START EXERCISE PASSAGE

By Claire Stuart
Dana Ramey has more than just a dream of what it will be like to work at her chosen profession. While still attending school classes, the Clarke County High School 2020 graduate worked full time at Blue Ridge Veterinary Associates in Purcellville until she was laid off because of the Covid-19 pandemic.
Blue Ridge Veterinary Associates is a large veterinary practice that also operates an emergency veterinary hospital that is open 24 hours a day, seven days a week. They also offer boarding, grooming and doggie day care. They serve animals large and small, exotic to ordinary, from reptiles and birds to dogs, cats, goats and llamas. Ramey worked as a Kennel Technician in charge of feeding and walking the animals, in addition to helping the doctors and other technicians as needed.
Ramey will be taking Penn Foster College’s online program to become a licensed veterinary technician. It is a two-year program, but students may study at their own pace.
Although many of the requirements for the course can be accomplished online, the program necessitates laboratories and hands-on learning exercises that must be verified by a veterinarian. If the students are actively working for a veterinary practice, they can complete their lab lessons at work where they can be checked by their employer.

END EXERCISE PASSAGE
START ENTRIES SHOWN

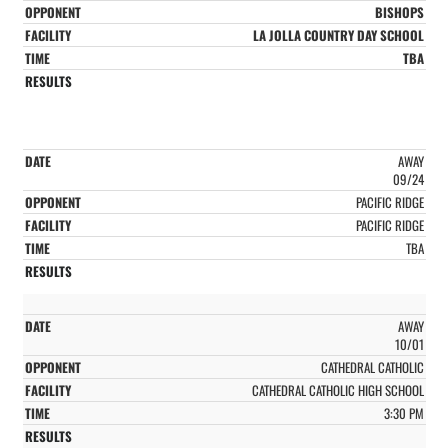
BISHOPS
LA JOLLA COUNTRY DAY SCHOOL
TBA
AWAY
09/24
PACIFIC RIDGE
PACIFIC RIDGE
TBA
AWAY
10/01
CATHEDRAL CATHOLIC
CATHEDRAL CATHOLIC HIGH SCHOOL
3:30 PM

END ENTRIES SHOWN
START ENTRIES SHOWN

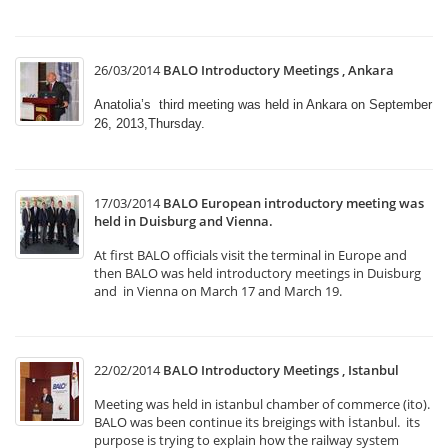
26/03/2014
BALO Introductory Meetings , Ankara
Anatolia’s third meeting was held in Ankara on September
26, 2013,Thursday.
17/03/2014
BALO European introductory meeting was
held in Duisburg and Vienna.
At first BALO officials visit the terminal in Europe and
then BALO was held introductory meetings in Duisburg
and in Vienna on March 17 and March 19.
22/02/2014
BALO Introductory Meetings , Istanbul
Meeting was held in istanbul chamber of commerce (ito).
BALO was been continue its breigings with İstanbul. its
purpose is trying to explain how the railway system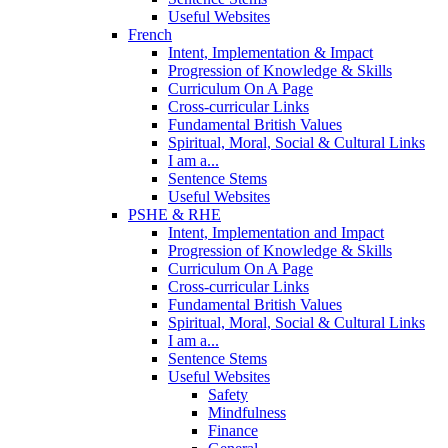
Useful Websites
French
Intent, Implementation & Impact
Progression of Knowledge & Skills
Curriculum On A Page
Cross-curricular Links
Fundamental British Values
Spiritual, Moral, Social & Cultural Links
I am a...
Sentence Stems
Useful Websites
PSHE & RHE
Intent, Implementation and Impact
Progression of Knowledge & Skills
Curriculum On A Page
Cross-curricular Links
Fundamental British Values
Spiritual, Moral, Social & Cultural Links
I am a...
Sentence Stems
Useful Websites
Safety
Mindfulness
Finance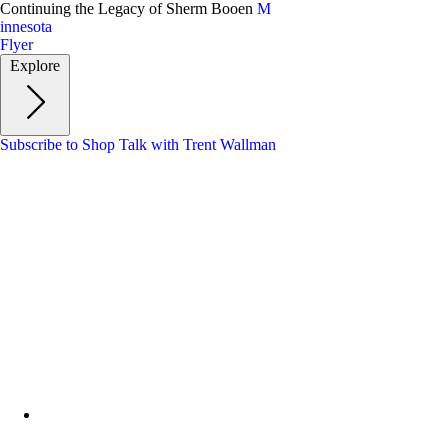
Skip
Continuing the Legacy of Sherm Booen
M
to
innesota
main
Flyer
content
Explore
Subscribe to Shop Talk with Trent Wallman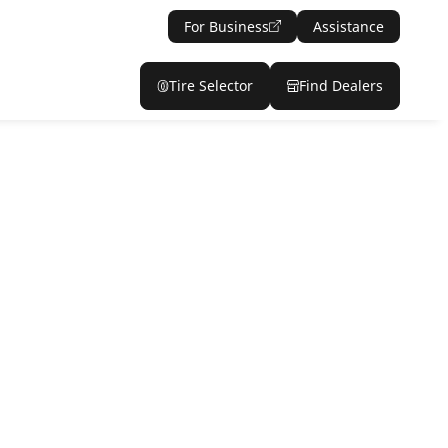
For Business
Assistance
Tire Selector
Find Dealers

END ENTRIES SHOWN

## [EXERCISE]
In the article about Dana Ramey, which college's online program will she take to become a licensed veterinary technician?

## [TASK ANSWER]
Penn Foster College